» **DIRECTIONS FOR THIS TASK**:
Search the records for lines with the word "round" and copy each match.
---------- DATA
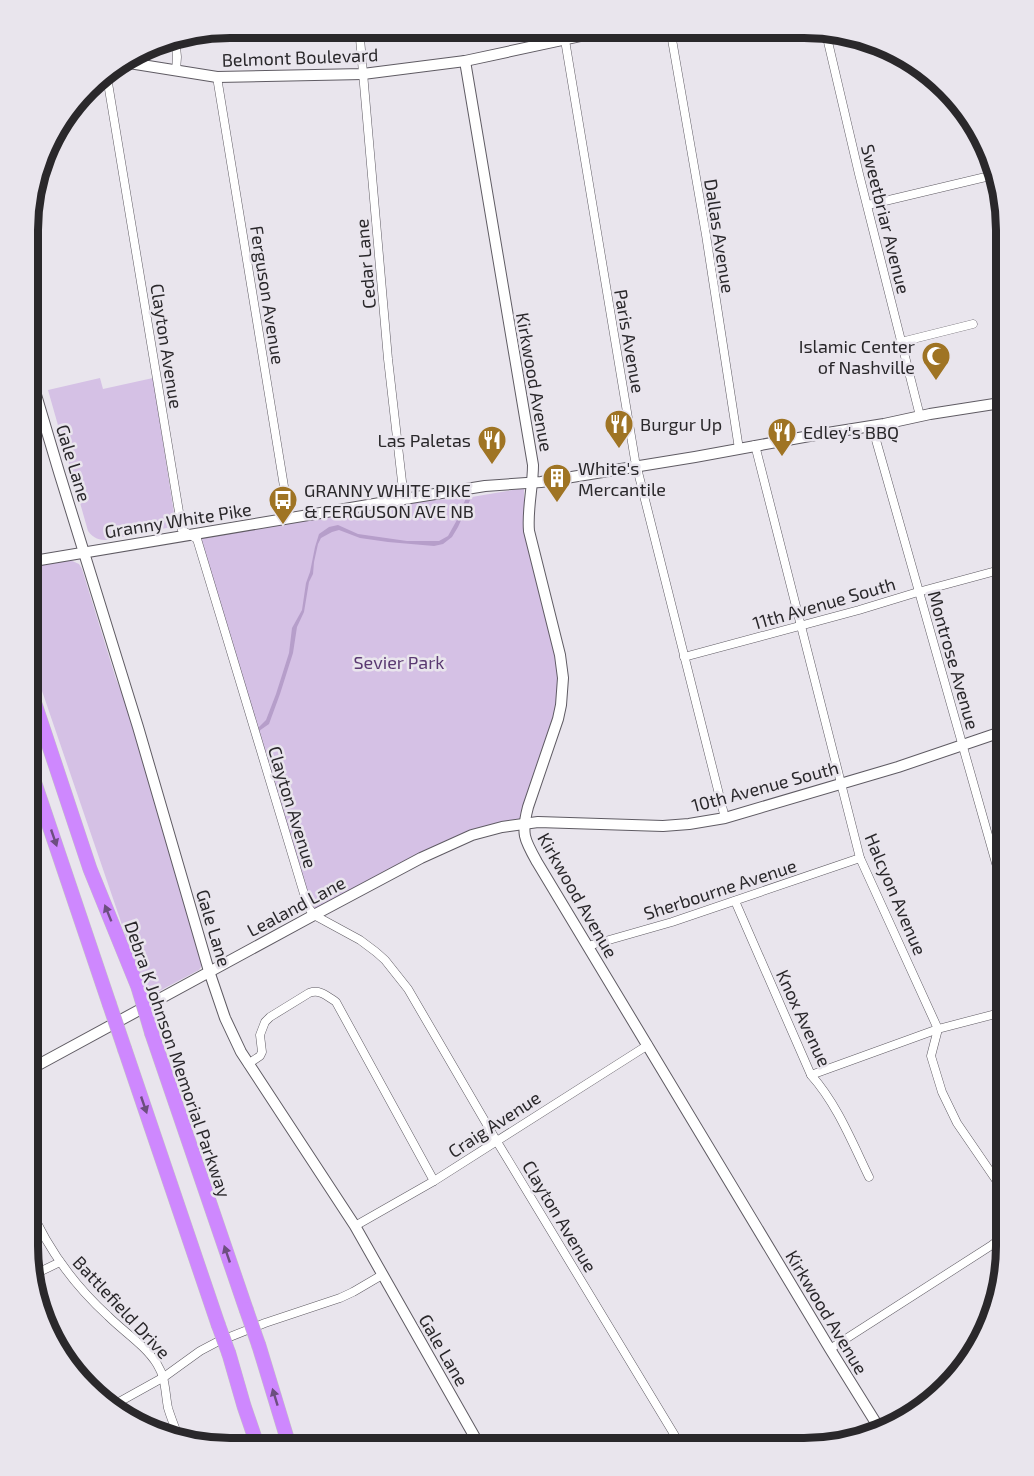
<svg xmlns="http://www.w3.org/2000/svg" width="1034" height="1476" viewBox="0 0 1034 1476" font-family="'Exo 2',sans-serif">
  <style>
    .green { fill: #d5c1e5 }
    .water { fill: #b69eca }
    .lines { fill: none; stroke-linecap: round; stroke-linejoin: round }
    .street-casing { stroke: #5f5b63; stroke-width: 9 }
    .secondary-casing { stroke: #5f5b63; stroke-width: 12 }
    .highway-casing { stroke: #c3c3c4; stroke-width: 15 }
    .street { stroke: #fff; stroke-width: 8 }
    .secondary { stroke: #fff; stroke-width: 10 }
    .highway { stroke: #ce88fe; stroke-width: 14 }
    .highway-bridge-casing { stroke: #c3c3c4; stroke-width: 15; stroke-linecap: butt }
    .highway-bridge { stroke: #ce88fe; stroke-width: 14 }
    .oneway { fill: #6c4e7f }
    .labels { text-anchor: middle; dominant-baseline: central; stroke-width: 5; stroke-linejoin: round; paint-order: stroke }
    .street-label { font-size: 18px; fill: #2a282b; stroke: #e9e5ed }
    .poi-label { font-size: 18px; fill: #2a282b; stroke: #e9e5ed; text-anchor: start }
    .park-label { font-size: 18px; fill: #5a3971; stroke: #e9e5ed }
    .rim { fill: none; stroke: #2a282b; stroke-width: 8 }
  </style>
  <rect width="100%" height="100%" fill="#e9e5ed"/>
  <g class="green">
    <path d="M100,378L103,389L153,378L176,526L108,540C99,540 94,539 88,531L48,390Z"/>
    <polygon points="524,488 524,524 559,665 560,683 554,717 519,821 486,827 313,913 259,731 199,538 416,501 466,498"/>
    <polygon points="70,560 79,564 82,569 116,679 123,695 203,964 199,970 146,998 119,916 28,650 28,567"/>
  </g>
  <polygon class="water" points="466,498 471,498 458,527 452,537 443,544 434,546 388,542 360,538 339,530 332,532 321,538 318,544 314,562 313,574 309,582 304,612 297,627 293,653 280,694 269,724 259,731 258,728 266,720 276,694 289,653 292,628 302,610 306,583 310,572 315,547 319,534 329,527 338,525 358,534 407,541 439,541 448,536 458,518"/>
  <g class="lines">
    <g class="street-casing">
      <g id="street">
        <polyline points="359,27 388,359 404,499"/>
        <polyline points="563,28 635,460 725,818"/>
        <polyline points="670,28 706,235 739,449"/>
        <polyline points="825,29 859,174 920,416"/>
        <polyline points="175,36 177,57 176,71"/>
        <polyline points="106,71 182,530 197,539 308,907 314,915 360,940 376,952 385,960 408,989 496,1140 683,1449"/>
        <polyline points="217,77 289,517"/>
        <polyline points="868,205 994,175"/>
        <polyline points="901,342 973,324"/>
        <polyline points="999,404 1007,432"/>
        <polyline points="872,426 1007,902"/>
        <polyline points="755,445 860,858 938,1029 931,1056 942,1092 957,1123 1007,1196"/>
        <polyline points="684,657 859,610 918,592 1007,568"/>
        <path d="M735,901L811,1075C837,1104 852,1142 869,1177"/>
        <polyline points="588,946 672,922 860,858"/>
        <path d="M248,1064L260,1056L262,1052L260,1035L265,1022L270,1017L309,993C320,989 327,996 336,1002L434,1181"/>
        <polyline points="811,1075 938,1029 1007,1011"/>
        <path d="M27,1201C45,1245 73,1284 108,1316C124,1332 145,1345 157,1364C166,1378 165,1393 168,1408C171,1418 175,1428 179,1438"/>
        <polyline points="355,1226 434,1181 648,1045"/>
        <polyline points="33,1275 60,1262"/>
        <polyline points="830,1349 992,1245 1007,1234"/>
        <polyline points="110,1407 164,1377 200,1351 217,1342 265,1323 340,1298 353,1292 382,1275"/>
      </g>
    </g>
    <g class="secondary-casing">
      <g id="secondary">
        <path d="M465,61L533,465C533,487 527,509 529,531L560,655L563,678L561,705L558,719L528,807C521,834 524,839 537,862L830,1349L881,1431"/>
        <polyline points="123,62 217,77 363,74 465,61 618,28"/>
        <polyline points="28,368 59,472 138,727 209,971 225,1018 241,1052 355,1226 481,1448"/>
        <polyline points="28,562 404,499 485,486 541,482 695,457 815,435 884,424 930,414 1007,402"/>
        <polyline points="27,1071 314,915 421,858 472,835 502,827 538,822 663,826 689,824 725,818 898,767 1007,730"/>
      </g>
    </g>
    <g class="highway-casing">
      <g id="highway">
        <polyline points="28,683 90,869 138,987"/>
        <polyline points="28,763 109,1003"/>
        <polyline points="152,1034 246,1309"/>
        <polyline points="125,1050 218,1324"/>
        <polyline points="259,1346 290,1448"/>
        <polyline points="229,1354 244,1406 258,1447"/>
      </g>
    </g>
    <use href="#street" class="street"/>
    <use href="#secondary" class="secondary"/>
    <use href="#highway" class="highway"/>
    <g class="highway-bridge-casing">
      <g id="highway-bridge">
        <polyline points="138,987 152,1034"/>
        <polyline points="109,1003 125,1050"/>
        <polyline points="246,1309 259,1346"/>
        <polyline points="218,1324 229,1354"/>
      </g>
    </g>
    <use href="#highway-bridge" class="highway-bridge"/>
  </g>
  <defs><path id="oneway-solid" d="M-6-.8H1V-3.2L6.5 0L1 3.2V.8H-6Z" transform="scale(1.5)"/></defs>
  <g class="oneway">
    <use href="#oneway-solid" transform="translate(54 838) rotate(71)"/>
    <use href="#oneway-solid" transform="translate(108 913) rotate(-112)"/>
    <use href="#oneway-solid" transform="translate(144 1105) rotate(71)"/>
    <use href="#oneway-solid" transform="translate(227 1254) rotate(-109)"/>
    <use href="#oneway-solid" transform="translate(275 1397) rotate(-107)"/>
  </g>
  <defs>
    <g id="mosque-pin" transform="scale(1.5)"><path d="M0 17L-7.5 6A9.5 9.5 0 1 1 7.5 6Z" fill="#9f7424" stroke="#e9e5ed"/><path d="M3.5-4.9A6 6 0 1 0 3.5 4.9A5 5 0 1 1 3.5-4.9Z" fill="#fff"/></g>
    <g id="restaurant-pin" transform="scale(1.5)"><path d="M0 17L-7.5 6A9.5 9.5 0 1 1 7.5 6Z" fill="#9f7424" stroke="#e9e5ed"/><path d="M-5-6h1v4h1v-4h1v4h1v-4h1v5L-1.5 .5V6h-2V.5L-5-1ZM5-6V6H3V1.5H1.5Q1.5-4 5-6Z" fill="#fff"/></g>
    <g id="building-pin" transform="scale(1.5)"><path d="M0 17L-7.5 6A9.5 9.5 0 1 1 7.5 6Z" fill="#9f7424" stroke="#e9e5ed"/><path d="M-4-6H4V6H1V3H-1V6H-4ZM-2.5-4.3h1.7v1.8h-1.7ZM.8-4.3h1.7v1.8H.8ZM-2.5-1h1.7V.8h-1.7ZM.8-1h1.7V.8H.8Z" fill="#fff"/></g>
    <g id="bus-pin" transform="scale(1.5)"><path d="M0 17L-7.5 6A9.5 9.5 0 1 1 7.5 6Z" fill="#9f7424" stroke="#e9e5ed"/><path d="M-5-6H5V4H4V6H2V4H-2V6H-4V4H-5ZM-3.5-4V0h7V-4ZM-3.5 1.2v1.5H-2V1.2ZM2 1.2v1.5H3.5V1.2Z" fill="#fff"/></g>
  </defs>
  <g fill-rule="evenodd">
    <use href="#mosque-pin" x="936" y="356"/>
    <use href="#restaurant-pin" x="619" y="424"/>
    <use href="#restaurant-pin" x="782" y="432"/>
    <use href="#restaurant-pin" x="492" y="440"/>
    <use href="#building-pin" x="557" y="478"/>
    <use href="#bus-pin" x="283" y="500"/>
  </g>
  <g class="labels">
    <g class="street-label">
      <text transform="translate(300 57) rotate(-2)">Belmont Boulevard</text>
      <text transform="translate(886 219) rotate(76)">Sweetbriar Avenue</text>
      <text transform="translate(720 236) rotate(81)">Dallas Avenue</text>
      <text transform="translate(365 264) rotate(-95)">Cedar Lane</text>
      <text transform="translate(268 295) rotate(81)">Ferguson Avenue</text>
      <text transform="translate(630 341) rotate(80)">Paris Avenue</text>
      <text transform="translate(167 346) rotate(81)">Clayton Avenue</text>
      <text transform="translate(535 382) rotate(80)">Kirkwood Avenue</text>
      <text transform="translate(74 463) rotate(73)">Gale Lane</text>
      <text transform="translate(178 520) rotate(-9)">Granny White Pike</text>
      <text transform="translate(824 603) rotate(-16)">11th Avenue South</text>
      <text transform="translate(954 660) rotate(74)">Montrose Avenue</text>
      <text transform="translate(765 786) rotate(-15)">10th Avenue South</text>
      <text transform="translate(293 807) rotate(73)">Clayton Avenue</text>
      <text transform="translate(720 889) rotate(-18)">Sherbourne Avenue</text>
      <text transform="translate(896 894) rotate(67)">Halcyon Avenue</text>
      <text transform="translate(578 895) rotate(60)">Kirkwood Avenue</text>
      <text transform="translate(296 906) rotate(-28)">Lealand Lane</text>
      <text transform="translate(214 928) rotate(73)">Gale Lane</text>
      <text transform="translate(804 1018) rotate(65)">Knox Avenue</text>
      <text transform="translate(178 1059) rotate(71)">Debra K Johnson Memorial Parkway</text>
      <text transform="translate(494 1124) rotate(-33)">Craig Avenue</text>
      <text transform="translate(560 1216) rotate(59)">Clayton Avenue</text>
      <text transform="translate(122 1307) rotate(47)">Battlefield Drive</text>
      <text transform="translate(827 1312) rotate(59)">Kirkwood Avenue</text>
      <text transform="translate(444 1350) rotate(60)">Gale Lane</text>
    </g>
    <g class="poi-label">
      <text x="915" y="346" text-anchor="end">Islamic Center<tspan x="915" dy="21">of Nashville</tspan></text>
      <text x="640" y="424">Burgur Up</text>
      <text x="803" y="432">Edley's BBQ</text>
      <text x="471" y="440" text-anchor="end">Las Paletas</text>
      <text x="578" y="468">White's<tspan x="578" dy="21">Mercantile</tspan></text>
      <text x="304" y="490">GRANNY WHITE PIKE<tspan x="304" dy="21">&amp; FERGUSON AVE NB</tspan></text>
    </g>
    <g class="park-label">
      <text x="399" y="662">Sevier Park</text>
    </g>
  </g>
  <path d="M0 0H1034V1476H0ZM230 38H804A192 192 0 0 1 996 230V1246A192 192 0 0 1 804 1438H230A192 192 0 0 1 38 1246V230A192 192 0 0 1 230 38Z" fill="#e9e5ed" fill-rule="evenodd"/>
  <path class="rim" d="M230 38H804A192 192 0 0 1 996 230V1246A192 192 0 0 1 804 1438H230A192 192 0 0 1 38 1246V230A192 192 0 0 1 230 38Z"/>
</svg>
--------------------
» **RESPONSE AREA**:
    .lines { fill: none; stroke-linecap: round; stroke-linejoin: round }
    .labels { text-anchor: middle; dominant-baseline: central; stroke-width: 5; stroke-linejoin: round; paint-order: stroke }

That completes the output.